GIVEN RECORDS START
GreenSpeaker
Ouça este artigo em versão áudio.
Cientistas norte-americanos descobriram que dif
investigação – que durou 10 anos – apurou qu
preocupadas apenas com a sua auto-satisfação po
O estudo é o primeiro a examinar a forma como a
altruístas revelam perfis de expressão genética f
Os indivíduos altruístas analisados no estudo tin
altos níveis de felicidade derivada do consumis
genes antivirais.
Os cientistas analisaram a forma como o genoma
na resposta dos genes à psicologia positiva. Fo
GIVEN RECORDS END
## GOAL OF THE EXERCISE
Supply the entire listing above again, word for word.

## ANSWER TO THIS TASK
GreenSpeaker
Ouça este artigo em versão áudio.
Cientistas norte-americanos descobriram que dif
investigação – que durou 10 anos – apurou qu
preocupadas apenas com a sua auto-satisfação po
O estudo é o primeiro a examinar a forma como a
altruístas revelam perfis de expressão genética f
Os indivíduos altruístas analisados no estudo tin
altos níveis de felicidade derivada do consumis
genes antivirais.
Os cientistas analisaram a forma como o genoma
na resposta dos genes à psicologia positiva. Fo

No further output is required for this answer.